"""

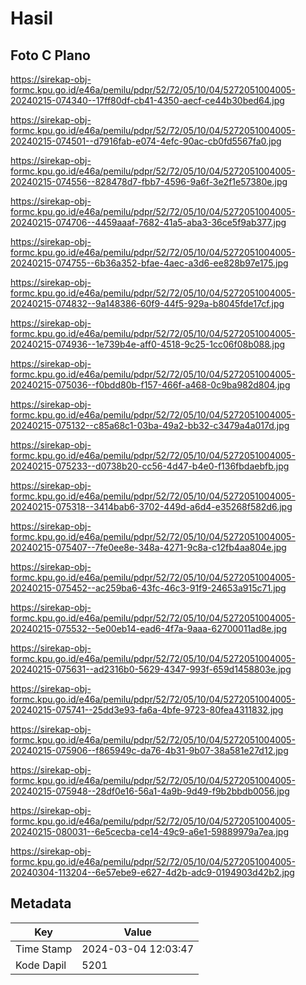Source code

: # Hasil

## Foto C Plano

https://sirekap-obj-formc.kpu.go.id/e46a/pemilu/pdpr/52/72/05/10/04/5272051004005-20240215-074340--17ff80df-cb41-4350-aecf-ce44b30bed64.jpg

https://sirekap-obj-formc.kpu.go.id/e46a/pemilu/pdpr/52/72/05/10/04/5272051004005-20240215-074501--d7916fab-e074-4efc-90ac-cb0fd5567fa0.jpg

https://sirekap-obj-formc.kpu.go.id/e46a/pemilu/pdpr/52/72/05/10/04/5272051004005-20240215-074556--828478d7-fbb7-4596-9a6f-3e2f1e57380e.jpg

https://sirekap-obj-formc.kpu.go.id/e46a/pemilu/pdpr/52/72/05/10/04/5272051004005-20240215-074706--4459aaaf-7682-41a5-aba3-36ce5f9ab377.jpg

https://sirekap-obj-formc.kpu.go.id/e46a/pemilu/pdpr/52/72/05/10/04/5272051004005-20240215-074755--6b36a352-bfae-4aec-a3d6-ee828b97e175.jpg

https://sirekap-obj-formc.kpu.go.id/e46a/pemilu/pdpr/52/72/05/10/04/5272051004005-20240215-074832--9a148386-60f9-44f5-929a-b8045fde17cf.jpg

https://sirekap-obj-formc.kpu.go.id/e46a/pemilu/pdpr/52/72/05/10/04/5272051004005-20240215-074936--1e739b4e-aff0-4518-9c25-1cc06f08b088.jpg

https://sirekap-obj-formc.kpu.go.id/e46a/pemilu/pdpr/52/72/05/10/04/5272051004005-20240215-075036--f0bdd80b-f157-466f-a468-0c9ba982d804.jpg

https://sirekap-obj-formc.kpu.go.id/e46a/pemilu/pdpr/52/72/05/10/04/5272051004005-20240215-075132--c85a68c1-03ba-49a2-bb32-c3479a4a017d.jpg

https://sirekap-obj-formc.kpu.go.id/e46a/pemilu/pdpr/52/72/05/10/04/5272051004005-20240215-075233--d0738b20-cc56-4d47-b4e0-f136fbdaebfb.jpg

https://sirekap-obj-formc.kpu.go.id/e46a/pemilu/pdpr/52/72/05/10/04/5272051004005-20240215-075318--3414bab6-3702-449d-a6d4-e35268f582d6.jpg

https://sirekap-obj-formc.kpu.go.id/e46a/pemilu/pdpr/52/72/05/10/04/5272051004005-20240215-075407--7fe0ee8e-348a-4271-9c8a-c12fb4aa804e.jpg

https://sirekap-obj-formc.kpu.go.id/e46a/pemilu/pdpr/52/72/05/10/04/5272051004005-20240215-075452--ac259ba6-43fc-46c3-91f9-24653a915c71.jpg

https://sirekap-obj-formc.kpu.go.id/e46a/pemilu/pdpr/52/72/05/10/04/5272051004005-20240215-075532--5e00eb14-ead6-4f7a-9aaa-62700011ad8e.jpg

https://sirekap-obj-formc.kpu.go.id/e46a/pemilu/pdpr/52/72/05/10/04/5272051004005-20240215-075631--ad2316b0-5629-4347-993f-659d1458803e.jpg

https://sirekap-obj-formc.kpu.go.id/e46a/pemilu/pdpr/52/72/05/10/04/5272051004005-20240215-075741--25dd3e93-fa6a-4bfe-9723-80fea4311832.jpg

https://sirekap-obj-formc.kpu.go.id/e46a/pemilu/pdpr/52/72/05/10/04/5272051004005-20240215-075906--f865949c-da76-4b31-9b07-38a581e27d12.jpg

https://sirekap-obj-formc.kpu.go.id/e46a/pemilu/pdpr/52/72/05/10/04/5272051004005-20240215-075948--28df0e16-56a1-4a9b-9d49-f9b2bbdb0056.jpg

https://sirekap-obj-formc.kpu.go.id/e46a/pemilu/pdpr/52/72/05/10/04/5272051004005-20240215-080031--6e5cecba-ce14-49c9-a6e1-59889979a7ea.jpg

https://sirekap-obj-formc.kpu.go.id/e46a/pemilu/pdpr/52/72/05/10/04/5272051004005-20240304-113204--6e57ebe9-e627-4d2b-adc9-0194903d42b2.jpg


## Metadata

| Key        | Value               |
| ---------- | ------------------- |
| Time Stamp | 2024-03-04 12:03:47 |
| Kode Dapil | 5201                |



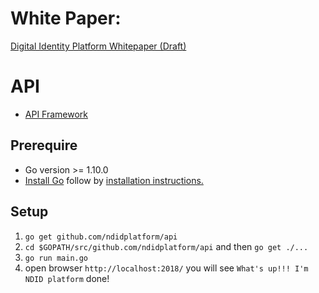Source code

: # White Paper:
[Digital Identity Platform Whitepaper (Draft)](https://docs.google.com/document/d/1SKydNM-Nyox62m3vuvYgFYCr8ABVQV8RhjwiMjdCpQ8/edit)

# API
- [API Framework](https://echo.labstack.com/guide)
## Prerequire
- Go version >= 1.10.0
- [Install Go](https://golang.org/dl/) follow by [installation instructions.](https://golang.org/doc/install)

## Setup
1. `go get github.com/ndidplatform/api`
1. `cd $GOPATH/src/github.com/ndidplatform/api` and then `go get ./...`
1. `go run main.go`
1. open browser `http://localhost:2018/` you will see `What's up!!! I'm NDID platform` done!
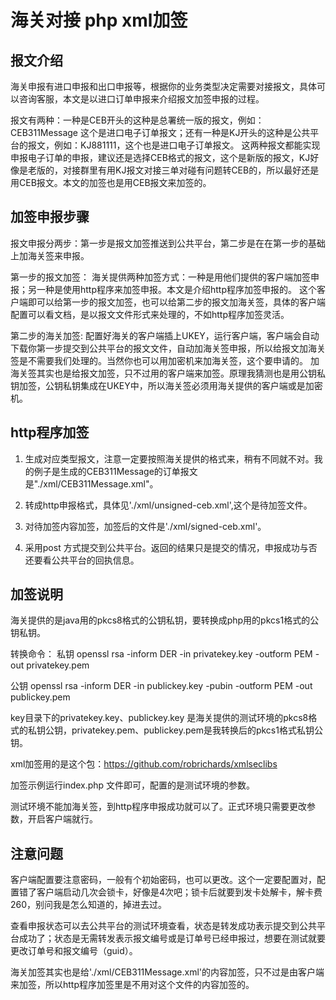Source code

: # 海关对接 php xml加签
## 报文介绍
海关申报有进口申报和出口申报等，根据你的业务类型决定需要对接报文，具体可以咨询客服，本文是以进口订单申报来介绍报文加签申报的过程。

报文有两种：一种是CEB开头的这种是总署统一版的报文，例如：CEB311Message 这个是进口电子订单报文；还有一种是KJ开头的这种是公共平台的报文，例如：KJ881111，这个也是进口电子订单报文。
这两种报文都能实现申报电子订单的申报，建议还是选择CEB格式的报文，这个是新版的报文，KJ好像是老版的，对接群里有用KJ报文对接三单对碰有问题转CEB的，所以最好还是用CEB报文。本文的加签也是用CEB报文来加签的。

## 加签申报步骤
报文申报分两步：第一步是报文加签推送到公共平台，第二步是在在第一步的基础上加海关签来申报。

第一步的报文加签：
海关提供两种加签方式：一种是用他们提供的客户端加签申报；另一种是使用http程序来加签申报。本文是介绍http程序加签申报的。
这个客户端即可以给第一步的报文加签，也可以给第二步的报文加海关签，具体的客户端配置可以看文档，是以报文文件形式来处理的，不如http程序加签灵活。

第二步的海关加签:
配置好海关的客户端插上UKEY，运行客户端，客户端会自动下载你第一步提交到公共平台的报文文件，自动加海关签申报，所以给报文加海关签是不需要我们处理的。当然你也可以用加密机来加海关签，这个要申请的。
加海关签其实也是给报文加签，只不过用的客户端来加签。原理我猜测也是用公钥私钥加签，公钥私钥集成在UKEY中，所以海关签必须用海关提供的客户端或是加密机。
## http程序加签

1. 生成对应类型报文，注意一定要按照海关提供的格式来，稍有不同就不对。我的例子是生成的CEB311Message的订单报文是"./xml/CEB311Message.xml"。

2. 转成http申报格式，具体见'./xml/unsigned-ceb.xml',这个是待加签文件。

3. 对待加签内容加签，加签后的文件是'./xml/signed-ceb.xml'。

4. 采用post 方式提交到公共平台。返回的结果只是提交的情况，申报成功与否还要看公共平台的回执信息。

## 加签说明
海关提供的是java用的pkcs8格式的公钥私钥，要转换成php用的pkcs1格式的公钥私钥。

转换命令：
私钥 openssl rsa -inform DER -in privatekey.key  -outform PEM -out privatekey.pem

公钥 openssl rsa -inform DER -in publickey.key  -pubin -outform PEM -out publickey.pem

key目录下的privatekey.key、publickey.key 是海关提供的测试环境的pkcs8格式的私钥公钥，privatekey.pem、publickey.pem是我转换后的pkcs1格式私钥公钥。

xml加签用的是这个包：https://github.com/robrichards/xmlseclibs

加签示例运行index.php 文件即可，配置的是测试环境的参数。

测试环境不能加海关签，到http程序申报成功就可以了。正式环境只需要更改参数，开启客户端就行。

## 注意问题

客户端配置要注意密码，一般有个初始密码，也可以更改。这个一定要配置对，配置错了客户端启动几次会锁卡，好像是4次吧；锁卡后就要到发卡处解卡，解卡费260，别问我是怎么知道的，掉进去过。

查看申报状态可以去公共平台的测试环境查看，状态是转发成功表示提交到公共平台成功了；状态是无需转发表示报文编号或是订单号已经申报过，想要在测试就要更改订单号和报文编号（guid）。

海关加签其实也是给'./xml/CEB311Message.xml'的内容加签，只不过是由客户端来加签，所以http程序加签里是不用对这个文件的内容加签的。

"""
"""

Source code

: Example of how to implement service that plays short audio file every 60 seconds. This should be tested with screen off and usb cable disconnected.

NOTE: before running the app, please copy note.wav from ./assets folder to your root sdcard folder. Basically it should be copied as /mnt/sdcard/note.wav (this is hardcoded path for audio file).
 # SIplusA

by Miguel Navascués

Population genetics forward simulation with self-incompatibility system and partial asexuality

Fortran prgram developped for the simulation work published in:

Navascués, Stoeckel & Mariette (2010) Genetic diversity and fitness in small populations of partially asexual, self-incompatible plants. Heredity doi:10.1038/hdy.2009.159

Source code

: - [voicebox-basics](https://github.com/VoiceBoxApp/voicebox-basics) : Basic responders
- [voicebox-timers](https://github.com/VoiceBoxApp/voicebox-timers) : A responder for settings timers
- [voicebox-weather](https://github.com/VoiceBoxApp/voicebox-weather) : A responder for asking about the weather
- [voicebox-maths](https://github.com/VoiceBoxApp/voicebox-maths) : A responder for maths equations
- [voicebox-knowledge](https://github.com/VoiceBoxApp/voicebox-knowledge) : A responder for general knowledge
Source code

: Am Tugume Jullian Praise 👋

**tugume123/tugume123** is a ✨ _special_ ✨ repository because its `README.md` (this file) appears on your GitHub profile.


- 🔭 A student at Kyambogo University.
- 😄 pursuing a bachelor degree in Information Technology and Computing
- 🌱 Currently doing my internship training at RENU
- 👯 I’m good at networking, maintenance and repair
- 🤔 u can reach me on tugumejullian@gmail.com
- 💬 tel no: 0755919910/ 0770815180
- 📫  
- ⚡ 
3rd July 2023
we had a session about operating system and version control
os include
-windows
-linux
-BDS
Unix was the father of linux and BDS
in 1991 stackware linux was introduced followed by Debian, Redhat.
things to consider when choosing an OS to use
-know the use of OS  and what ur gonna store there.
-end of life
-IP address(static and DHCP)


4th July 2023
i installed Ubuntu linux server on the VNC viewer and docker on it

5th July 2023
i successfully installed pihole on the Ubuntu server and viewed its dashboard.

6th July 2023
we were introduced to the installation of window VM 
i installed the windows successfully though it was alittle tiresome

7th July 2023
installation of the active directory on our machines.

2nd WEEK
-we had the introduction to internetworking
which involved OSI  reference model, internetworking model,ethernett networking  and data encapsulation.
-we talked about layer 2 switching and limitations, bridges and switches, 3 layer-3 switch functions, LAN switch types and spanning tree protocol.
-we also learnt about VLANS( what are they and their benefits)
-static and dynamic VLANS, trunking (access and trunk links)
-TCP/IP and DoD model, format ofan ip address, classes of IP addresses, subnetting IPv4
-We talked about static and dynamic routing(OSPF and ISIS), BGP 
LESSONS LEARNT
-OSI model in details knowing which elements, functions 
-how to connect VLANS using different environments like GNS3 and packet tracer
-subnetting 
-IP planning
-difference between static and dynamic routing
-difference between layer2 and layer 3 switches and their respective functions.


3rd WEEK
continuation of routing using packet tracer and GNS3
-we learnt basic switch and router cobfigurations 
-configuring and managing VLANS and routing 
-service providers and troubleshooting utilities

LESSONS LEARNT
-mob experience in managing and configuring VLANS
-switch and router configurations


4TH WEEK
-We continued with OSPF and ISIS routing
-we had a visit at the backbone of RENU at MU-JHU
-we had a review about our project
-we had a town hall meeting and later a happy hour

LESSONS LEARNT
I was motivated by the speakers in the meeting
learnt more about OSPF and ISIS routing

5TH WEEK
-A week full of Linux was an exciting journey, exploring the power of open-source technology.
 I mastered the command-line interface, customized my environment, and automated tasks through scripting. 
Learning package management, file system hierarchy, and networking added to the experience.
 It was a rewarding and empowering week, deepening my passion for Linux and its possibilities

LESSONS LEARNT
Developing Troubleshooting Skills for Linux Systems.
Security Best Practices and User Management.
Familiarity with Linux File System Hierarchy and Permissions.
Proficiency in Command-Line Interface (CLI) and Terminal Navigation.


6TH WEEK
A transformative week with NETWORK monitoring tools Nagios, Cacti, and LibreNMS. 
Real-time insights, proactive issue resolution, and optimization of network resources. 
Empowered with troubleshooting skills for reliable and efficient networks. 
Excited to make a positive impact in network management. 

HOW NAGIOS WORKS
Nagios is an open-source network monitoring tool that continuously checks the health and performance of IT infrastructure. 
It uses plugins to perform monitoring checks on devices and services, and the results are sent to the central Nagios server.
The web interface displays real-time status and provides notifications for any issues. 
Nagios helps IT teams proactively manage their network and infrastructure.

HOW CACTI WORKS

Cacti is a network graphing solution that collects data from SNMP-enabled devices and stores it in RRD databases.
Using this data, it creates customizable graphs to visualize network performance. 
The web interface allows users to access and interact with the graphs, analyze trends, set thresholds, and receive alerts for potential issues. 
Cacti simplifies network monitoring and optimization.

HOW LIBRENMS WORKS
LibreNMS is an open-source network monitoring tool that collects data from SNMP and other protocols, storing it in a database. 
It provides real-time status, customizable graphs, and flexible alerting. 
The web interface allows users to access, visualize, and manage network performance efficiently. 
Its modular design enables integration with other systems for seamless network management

"""
"""

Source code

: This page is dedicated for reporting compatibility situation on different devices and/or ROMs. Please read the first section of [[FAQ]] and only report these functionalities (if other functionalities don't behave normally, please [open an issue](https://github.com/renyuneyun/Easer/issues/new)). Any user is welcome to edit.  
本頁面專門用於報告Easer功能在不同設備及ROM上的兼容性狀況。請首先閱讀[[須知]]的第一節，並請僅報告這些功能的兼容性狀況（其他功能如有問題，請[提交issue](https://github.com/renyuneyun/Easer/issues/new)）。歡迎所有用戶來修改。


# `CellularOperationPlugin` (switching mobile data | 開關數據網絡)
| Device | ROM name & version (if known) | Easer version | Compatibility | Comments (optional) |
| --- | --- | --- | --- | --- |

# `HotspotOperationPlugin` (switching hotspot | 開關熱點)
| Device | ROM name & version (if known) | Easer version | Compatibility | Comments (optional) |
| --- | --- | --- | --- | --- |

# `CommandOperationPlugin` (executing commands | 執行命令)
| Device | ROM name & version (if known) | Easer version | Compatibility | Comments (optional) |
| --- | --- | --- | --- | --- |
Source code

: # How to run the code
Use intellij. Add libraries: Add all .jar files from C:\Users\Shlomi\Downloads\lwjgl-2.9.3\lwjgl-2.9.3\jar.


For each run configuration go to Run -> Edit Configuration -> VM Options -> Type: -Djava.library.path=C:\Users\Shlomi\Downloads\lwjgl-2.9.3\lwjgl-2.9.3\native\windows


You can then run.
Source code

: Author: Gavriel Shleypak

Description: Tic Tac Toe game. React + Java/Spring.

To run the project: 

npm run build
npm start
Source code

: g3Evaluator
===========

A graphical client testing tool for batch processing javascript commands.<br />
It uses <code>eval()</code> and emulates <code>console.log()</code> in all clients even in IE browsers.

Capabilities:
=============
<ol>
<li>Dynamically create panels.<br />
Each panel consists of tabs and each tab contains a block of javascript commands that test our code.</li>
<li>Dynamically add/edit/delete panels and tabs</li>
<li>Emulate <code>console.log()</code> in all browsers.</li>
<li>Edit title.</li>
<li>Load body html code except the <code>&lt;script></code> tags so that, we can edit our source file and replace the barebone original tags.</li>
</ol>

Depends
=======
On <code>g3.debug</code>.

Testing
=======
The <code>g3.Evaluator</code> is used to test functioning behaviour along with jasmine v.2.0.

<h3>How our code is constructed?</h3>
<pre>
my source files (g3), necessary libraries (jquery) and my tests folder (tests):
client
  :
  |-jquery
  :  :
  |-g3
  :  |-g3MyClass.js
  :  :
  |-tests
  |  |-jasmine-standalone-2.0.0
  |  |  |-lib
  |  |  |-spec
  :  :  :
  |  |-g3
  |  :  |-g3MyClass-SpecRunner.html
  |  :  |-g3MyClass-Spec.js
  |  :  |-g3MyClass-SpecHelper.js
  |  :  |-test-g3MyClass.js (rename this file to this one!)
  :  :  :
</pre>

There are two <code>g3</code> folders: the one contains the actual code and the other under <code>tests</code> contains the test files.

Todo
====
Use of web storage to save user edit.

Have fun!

"""

To-do item :: Return all lines from the data above with "visualize" in them.

Output ::
Using this data, it creates customizable graphs to visualize network performance. 
The web interface allows users to access, visualize, and manage network performance efficiently. 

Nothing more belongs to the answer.